Problem statement:
Can you retype the part of the Celtic season account that starts at the words "The season started" and ends after "to the pace.", with no changes?

Text shown:
◆ ◆ ◆ ◆

The season started with a dull one,a poor performance at Tynecastle rescued by a late equaliser by Paul McStay. He really was becoming a wonderful player. A couple of good results followed but a draw with the huns at home took the shine off things. I think the crossbar at Celtic Park is still vibrating from a shot by Robert Prytz that day,he absolutely hammered it. A few more good results followed,including a defeat of Aberdeen at home. We rounded off September with a comfortable 2-0 against Dundee and were looking good. Tight at the top with Aberdeen and Dundee United with,surprisingly,Hearts keeping up to the pace.
Then October arrived. In three months between beating Dundee and then Clydebank,both by 2-0,we hit an abysmal run of form. In eleven matches our form read W4 D2 L5 and this included a run of three matches against Aberdeen,Dundee United and Rangers. Which we managed to lose by an aggregate of 10-1. Absolutely shocking.
Turkey was off the menu at Christmas for us Celtic fans that year. They were all on the pitch and we were fed up watching them getting stuffed. Let’s say that morale was low,and leave it at that. God,on our daywe were good,aye,but…
New Year arrived and our inconsistent form continued. Our next ten matches saw us taking only eleven points,with far too many draws in games we should have won. Twice being two goals in front at Ibrox,for instance,and scrambling for a late equaliser for a 4-4 draw. Eight games left and seven points behind unlikely pacesetters Hearts,who were on a long unbeaten run-it looked all over,for sure. And we were out of the cup too,losing again to Hibs. I mean,Hibs?!!!
Indeed,I was wondering whether it had been a good idea converting SOLKITTS to Timmery as we had won sod all really in his four years as a fan! (It was,by the way. Uberfan to this day,as are his family. Just saying)
It was then that we finally found some consistency. Perhaps it was the introduction of Derek White to central defence,but it had more to do with Tommy Burns being restored to midfield instead of being wasted as a stop-gap left back. Wins against Clydebank,Dundee,St Mirren,Aberdeen-at Pittodrie!-and our bogey team that season,Hibs,left us three behind with three to play. We won our next two against Motherwell and Dundee again,while Hearts dropped another point.
It was all down to the final match. We were away to St Mirren and Hearts were away to Dundee. They were two points in front,with a goal difference superiority of four. We had to win by a good few and hope that Hearts would suffer their first defeat since November.
Well,a goal by Brian McClair settled the nerves after five minutes and three more before half-time meant that all eyes were on Dens Park. But I’ll veer from the usual retelling of these years by going for a proper journalists views on the events.
HOW LATE IT WAS! HOW LATE!

◆ ◆ ◆ ◆

Extracted entries:
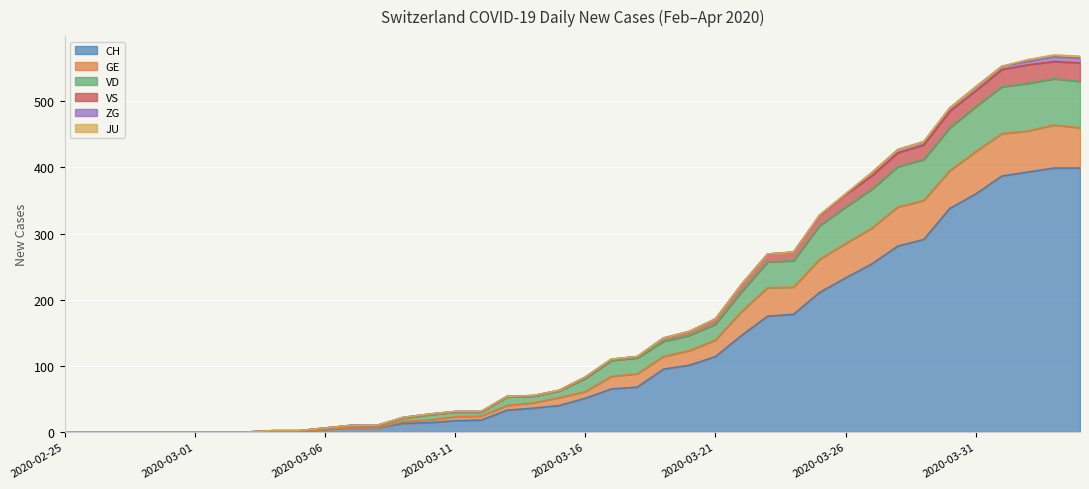

Is the value of GE at 2020-03-31 greater than the value of VD at 2020-03-25?

Yes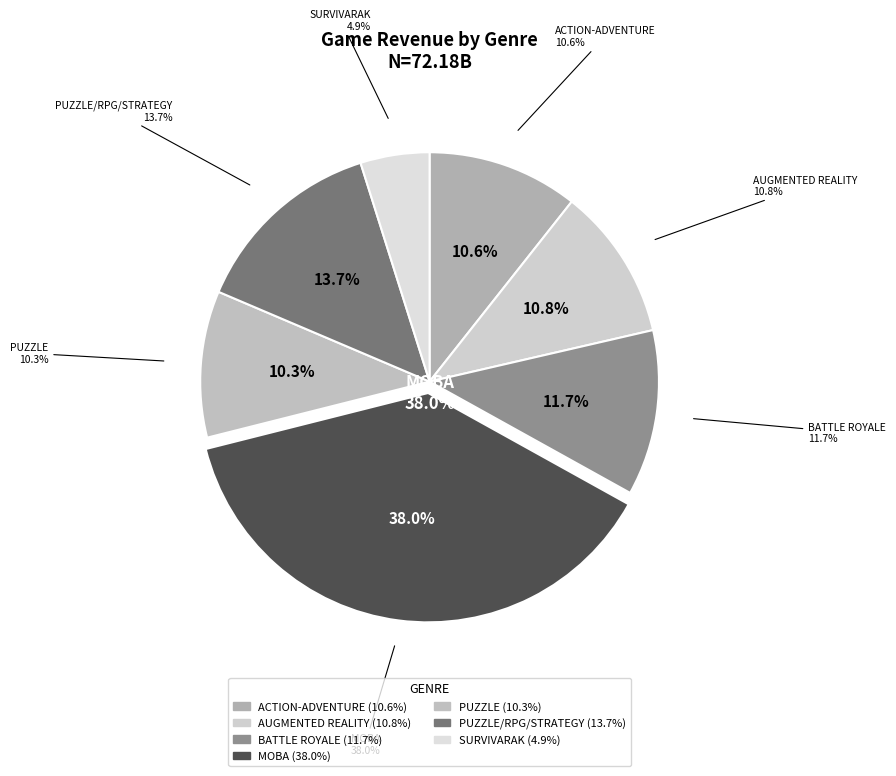

Rank the categories by value from lowest to highest.

SURVIVARAK, PUZZLE, ACTION-ADVENTURE, AUGMENTED REALITY, BATTLE ROYALE, PUZZLE/RPG/STRATEGY, MOBA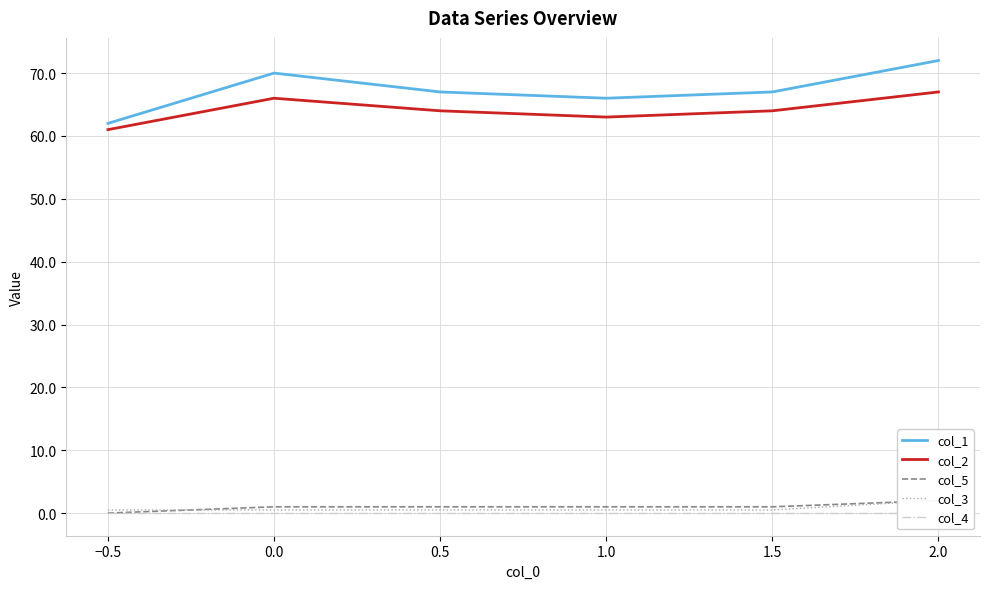

Is it true that col_1 equals 108 at 2.0?

False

◆ ◆ ◆ ◆

Response to this task:
The season started with a dull one,a poor performance at Tynecastle rescued by a late equaliser by Paul McStay. He really was becoming a wonderful player. A couple of good results followed but a draw with the huns at home took the shine off things. I think the crossbar at Celtic Park is still vibrating from a shot by Robert Prytz that day,he absolutely hammered it. A few more good results followed,including a defeat of Aberdeen at home. We rounded off September with a comfortable 2-0 against Dundee and were looking good. Tight at the top with Aberdeen and Dundee United with,surprisingly,Hearts keeping up to the pace.